PASSAGE PROVIDED.
────────

MistressoftheDarkSide · 06/09/2021 18:00

@Edmontine - missing the boat is my speciality Grin

I left school altogether and went to learn backstage and theatre design at drama school, before computers made my creative skills obsolete... ah, fun times - rubbed shoulders with the offspring if celebs there though..... and was asked out by the fifth member of the Pasadenas. Was too shy to accept though.....

If I'd gone to Oxford I might have ended up properly posh Grin Damn maths o levels.

FionasFanjoFondu · 06/09/2021 18:00

I have a fair few aristocratic friends. You would be familiar with some of them. They are The sort that appear in Hello and Tatler. Some genuinely live in National Trust / Stately Home places and most have second and third homes in Notting Hill / Cotswolds / St Tropez.

I can divide them cleanly into three groups.

1 bloody lovely, aware - and almost embarrassed - by their privilege, extremely welcoming, polite and interested in people.

  1. Living in their own world of horses, horticulture and art with not much interaction with anyone else perfectly pleasant but distant.
  1. Privileged, vaguely aristocratic beautiful people having "heaps of fun". They are perfectly nice to you but a bit bored and sort of looking over your shoulder for someone more interesting. Campaign for cool causes but have little understanding of the reality of most people day to day struggles.

The ones I am friends with a lost group 1. And they tend to be the riches, most titled.

Caveat. I am not remotely posh.

LoganRoy · 06/09/2021 18:00

With a certain type they have very good manners and are very charming, but that’s kind of it? You feel like you get along but it’s just because they are very polite and don’t want to be rude. I find it disconcerting sometimes.

Antinerak · 06/09/2021 18:04

My neighbour is very posh- husband is an investor in London, 4 kids all at private school and have 2 nannies, imaculate big house, ocado and waitrose only, had etiquette lessons up to 25 and wears a sweater over her shoulders etc. She's the loveliest person I've met- completely normal and a bit crazy but entirely unjudgemental. Doesn't mind getting mucky with the kids, but not in a weirdo horsey posh person way.

────────

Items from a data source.
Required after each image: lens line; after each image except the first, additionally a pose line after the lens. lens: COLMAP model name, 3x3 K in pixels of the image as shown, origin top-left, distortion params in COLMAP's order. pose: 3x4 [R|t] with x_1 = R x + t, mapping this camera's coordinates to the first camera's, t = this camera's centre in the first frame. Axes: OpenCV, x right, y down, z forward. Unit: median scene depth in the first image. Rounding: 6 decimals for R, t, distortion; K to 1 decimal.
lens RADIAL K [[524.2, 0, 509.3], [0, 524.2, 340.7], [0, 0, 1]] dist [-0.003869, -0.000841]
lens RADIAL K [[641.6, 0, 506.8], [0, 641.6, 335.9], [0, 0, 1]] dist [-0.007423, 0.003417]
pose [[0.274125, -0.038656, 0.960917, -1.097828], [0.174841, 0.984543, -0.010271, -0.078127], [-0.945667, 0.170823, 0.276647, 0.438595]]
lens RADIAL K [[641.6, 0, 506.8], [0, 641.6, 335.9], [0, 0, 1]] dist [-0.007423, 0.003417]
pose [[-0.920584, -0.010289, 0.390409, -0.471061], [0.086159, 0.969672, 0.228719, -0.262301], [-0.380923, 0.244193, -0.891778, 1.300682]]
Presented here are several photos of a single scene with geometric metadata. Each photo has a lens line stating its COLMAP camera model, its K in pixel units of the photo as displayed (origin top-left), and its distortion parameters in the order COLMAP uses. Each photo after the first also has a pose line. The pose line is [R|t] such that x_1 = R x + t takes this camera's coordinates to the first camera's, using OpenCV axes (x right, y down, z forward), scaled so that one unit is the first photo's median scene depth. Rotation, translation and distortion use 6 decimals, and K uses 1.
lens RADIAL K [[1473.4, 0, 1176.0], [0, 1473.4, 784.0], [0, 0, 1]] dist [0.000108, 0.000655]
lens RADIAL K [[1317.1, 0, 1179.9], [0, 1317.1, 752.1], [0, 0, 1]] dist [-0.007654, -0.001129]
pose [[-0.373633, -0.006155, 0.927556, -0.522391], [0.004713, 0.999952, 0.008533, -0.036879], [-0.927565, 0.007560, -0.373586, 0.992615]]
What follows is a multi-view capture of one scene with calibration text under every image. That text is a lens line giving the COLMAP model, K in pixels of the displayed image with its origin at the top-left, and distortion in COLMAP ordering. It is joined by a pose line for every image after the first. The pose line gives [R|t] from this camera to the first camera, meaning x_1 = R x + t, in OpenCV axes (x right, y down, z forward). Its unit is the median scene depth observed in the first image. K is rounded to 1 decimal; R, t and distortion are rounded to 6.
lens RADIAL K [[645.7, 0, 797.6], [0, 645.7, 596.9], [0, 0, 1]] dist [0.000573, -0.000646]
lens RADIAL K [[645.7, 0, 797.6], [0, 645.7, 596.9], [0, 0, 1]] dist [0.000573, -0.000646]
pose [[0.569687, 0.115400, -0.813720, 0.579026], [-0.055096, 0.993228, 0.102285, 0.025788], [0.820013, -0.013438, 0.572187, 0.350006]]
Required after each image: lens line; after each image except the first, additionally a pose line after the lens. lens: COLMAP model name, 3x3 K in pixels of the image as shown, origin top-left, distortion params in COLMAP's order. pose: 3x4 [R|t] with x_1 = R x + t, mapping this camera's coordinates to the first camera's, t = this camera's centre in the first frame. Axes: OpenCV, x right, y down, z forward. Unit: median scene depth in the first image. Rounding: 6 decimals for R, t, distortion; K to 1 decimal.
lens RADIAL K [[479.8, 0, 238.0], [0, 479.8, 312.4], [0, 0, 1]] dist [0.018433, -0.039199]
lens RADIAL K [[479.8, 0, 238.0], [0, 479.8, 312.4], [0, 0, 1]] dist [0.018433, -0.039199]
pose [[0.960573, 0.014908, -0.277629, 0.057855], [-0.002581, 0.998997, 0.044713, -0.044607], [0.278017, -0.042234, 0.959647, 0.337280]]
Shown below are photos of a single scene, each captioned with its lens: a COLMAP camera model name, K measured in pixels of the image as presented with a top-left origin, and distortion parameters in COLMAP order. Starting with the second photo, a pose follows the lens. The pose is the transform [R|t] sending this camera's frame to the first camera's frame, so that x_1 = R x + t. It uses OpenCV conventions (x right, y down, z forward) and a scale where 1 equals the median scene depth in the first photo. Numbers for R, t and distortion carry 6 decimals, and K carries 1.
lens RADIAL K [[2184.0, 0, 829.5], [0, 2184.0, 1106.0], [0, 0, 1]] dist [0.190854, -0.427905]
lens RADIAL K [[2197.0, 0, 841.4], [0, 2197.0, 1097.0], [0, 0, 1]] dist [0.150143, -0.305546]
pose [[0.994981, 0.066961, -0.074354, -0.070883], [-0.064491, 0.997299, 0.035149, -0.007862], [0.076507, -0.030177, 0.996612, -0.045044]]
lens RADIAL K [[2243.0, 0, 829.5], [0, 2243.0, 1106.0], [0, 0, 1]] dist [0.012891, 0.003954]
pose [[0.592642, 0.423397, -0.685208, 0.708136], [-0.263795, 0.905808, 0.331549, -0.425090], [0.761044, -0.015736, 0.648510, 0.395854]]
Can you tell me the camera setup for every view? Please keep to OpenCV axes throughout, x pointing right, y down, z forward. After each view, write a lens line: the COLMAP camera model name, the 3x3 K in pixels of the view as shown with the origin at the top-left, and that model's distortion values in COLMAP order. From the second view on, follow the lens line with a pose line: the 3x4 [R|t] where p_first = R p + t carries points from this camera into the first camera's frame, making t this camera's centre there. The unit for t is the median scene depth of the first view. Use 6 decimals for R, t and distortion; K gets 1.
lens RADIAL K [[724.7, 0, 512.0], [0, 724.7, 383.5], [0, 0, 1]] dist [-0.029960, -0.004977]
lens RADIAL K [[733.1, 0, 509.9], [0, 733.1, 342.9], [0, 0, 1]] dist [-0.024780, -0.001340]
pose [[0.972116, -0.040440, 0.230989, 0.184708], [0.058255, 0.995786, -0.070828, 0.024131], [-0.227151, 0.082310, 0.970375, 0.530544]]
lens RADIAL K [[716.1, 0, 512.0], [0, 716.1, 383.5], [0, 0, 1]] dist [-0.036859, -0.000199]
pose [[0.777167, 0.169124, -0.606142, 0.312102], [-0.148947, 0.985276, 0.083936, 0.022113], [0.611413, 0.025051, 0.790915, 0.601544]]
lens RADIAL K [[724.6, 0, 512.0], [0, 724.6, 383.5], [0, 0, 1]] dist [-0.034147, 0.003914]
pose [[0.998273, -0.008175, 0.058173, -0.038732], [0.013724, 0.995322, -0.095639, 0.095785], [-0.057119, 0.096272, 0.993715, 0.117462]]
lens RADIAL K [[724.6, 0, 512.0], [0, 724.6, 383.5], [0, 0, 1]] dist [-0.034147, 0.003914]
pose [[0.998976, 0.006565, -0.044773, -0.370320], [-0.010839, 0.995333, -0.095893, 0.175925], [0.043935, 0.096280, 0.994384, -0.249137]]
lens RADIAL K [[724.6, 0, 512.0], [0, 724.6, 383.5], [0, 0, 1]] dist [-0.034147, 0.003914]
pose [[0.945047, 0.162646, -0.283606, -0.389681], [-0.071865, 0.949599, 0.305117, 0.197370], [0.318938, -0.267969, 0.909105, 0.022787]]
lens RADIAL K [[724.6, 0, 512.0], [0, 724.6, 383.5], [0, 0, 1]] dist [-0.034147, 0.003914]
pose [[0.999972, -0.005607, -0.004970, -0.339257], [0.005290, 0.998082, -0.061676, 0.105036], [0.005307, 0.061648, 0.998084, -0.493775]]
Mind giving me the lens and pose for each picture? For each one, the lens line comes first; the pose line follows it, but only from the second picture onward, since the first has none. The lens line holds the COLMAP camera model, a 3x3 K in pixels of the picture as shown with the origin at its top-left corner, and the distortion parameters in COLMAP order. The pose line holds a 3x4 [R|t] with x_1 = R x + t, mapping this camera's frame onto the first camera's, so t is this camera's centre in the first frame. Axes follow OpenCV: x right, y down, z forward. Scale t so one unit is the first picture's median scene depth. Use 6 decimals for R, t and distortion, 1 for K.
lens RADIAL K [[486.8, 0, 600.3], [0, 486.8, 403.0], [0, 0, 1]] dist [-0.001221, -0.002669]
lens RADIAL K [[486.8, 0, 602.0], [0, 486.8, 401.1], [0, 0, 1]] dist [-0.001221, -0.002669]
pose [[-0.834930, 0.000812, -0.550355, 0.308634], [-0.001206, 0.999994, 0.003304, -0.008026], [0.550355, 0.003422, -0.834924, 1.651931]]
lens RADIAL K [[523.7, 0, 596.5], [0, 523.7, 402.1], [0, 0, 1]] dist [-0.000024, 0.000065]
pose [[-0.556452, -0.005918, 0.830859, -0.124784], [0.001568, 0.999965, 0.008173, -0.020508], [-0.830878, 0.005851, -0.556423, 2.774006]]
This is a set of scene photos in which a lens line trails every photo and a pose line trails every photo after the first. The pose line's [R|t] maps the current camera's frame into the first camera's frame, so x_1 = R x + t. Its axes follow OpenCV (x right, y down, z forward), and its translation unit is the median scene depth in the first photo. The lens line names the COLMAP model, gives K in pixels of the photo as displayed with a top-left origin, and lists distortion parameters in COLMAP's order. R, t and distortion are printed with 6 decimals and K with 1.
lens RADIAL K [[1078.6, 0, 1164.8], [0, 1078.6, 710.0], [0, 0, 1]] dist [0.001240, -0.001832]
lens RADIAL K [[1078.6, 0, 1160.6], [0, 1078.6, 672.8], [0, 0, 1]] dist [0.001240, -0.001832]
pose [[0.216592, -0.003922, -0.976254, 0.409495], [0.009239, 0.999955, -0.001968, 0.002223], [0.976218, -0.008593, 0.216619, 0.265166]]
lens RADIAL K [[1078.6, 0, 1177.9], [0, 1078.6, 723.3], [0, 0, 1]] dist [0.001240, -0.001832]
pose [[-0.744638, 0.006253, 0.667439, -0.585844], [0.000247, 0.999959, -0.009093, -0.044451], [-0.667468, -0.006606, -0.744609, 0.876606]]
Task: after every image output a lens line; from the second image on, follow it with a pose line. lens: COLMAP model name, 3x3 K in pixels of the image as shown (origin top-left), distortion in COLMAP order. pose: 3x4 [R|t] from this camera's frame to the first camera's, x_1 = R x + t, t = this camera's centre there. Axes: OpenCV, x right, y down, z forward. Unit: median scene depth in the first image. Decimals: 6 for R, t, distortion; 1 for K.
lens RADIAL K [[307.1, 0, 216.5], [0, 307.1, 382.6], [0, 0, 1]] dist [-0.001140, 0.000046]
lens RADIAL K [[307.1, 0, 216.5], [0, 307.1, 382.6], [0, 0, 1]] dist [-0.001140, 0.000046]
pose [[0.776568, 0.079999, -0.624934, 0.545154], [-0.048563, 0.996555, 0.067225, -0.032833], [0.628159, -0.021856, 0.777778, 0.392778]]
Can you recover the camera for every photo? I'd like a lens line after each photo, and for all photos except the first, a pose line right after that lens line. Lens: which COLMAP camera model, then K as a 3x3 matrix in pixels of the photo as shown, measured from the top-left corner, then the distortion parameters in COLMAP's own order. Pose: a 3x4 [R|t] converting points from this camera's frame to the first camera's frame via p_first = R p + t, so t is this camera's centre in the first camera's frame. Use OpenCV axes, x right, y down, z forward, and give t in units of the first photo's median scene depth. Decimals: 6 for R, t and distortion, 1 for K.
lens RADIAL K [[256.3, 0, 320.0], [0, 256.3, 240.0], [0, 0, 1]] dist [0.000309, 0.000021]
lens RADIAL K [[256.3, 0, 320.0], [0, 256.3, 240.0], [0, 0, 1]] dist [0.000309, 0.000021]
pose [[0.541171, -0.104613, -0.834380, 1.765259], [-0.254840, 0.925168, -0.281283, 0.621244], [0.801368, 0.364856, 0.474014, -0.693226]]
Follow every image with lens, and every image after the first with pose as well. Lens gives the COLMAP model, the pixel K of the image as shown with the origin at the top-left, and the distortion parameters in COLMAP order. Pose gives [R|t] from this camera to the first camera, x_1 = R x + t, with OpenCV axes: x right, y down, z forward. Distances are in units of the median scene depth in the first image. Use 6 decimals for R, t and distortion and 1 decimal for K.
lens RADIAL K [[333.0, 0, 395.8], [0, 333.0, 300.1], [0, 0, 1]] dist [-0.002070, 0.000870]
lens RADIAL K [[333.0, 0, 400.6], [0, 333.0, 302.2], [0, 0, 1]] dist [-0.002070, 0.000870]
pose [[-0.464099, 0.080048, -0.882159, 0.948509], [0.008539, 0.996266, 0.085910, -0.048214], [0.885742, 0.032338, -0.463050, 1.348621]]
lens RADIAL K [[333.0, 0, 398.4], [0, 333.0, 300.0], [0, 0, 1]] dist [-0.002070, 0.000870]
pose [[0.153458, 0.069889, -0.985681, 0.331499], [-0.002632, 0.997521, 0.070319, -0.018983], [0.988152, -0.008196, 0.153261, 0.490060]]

────────

REQUIRED WORK.
- A) Copy out the part of the forum thread about posh people that begins at the words "1. Privileged, vaguely" and stops after "to day struggles.".
- B) In the forum thread about posh people, what did MistressoftheDarkSide go to drama school to learn?
- C) Carry on the forum thread about posh people from where it stops.
You won't need the records for any of this.

ANSWERS PROVIDED.
- A)
1. Privileged, vaguely aristocratic beautiful people having "heaps of fun". They are perfectly nice to you but a bit bored and sort of looking over your shoulder for someone more interesting. Campaign for cool causes but have little understanding of the reality of most people day to day struggles.

- B) Backstage and theatre design.

- C)
Her and her family are old money posh, mingling with the royals and all that. I met her parents briefly once and they seemed nice too, her Dad was cleaning the loo and her Mum was eating beans on toast so maybe that's skewed my opinion of them. They're all the kind of posh people that do charity work on the down low and drive good cars rather than flashy ones.

I have another knobhead posh neighbour who is a twatty Karen so it's swings and roundabouts.

Andante57 · 06/09/2021 18:06

@VladmirsPoutine

I get the impression that the proper posh lot i.e. landed gentry types with titles and manors in the country and all that rarely wash as in have showers or bathe.
Where on earth did you get that impression?
Nancydrawn · 06/09/2021 18:08

@FionasFanjoFondu

I have a fair few aristocratic friends. You would be familiar with some of them. They are The sort that appear in Hello and Tatler. Some genuinely live in National Trust / Stately Home places and most have second and third homes in Notting Hill / Cotswolds / St Tropez.

I can divide them cleanly into three groups.

1 bloody lovely, aware - and almost embarrassed - by their privilege, extremely welcoming, polite and interested in people.

  1. Living in their own world of horses, horticulture and art with not much interaction with anyone else perfectly pleasant but distant.
  1. Privileged, vaguely aristocratic beautiful people having "heaps of fun". They are perfectly nice to you but a bit bored and sort of looking over your shoulder for someone more interesting. Campaign for cool causes but have little understanding of the reality of most people day to day struggles.

The ones I am friends with a lost group 1. And they tend to be the riches, most titled.

Caveat. I am not remotely posh.

This, especially the last point. (Not the you point, the richest one.)

Although there is also 4. Dickheads, which of course is not a state of being limited to the posh but is about people.